Un team internazionale ha dato il
via ai lavori preliminari che porteranno, nei prossimi tre anni,
agli scavi alla ricerca dei resti di Belfiore, l'antica delizia
estense, risalente al XV secolo, scomparsa a seguito di un
incendio nel 1632. I professionisti Cornelius Meyer, dalla
Germania, Pedro Gonçalves, portoghese, Roger Sala e Pedro
Rodriguez, dalla Spagna, hanno montato e messo in funzione
dapprima il magnetometro, poi il georadar per ricostruire - in
questa fase in maniera non invasiva - la planimetria dell'area,
confrontandola con quella di antiche carte.
A supervisionare i lavori - nell'area di circa un ettaro e
mezzo, a nord ovest dell'ultimo tratto di corso Ercole I d'Este
- Chiara Guarnieri della Soprintendenza, ideatrice e ispiratrice
del progetto triennale di archeologia partecipata, finanziato
dal Comune (37.500 euro già deliberati dalla giunta), che da
settembre vedrà in campo anche gli studenti dei licei 'Roiti' e
'Ariosto' e i cittadini, che collaboreranno agli scavi.

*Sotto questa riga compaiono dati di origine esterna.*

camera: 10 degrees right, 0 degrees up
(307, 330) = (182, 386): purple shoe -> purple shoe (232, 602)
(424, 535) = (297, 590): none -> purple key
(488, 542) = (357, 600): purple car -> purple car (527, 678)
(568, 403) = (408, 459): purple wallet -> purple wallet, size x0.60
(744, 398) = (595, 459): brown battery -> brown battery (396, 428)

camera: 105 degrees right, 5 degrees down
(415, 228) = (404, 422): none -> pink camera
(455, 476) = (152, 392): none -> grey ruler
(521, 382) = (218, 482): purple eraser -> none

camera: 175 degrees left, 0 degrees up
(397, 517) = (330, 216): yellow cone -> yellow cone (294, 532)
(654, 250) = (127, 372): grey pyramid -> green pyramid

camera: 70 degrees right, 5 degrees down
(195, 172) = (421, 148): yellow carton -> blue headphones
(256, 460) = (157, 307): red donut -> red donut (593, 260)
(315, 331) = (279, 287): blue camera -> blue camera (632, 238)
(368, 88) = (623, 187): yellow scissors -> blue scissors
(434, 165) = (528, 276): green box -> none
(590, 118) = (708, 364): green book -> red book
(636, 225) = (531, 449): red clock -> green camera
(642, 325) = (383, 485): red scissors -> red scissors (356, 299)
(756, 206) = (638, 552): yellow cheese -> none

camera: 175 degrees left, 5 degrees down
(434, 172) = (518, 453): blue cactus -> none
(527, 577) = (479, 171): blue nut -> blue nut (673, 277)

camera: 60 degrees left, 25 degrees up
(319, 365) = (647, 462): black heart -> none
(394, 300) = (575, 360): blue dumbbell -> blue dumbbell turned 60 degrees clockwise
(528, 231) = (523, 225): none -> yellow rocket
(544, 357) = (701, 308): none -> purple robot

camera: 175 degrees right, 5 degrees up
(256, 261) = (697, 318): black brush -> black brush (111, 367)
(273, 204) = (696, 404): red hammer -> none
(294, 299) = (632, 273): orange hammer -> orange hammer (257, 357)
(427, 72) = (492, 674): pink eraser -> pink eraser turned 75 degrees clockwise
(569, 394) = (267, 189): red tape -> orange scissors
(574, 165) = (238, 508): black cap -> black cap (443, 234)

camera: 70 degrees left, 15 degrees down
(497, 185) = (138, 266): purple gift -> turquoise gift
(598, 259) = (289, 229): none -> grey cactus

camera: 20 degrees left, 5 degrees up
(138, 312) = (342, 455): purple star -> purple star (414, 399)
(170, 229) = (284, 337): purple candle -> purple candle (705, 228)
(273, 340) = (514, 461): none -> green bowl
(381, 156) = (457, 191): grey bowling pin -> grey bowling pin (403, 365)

L'indagine con magnetometro realizza una prima ricostruzione
del sottosuolo 'leggendo' le anomalie del campo magnetico. Ogni
fase di questa operazione - condotta con una struttura tubolare
mobile, cui sono collegate sette sonde - è geomappata per avere
l'esatta posizione di ogni possibile ritrovamento. Il georadar,
noto anche come Gpr (ground penetrating radar), utilizzato a
seguito dell'indagine geomagnetica, utilizza onde immesse nel
sottosuolo che, rimbalzando, restituiscono una 'mappa' degli
elementi che si 'incontrano' in uno strato - sotto la superficie
- di circa un metro e mezzo: muri, fossati, buche di palo,
strutture temporanee, corsi fluviali, sedimenti stratificati.
Dalla risposta dello strumento si possono avere prime
indicazioni attorno a questo tipo di elementi.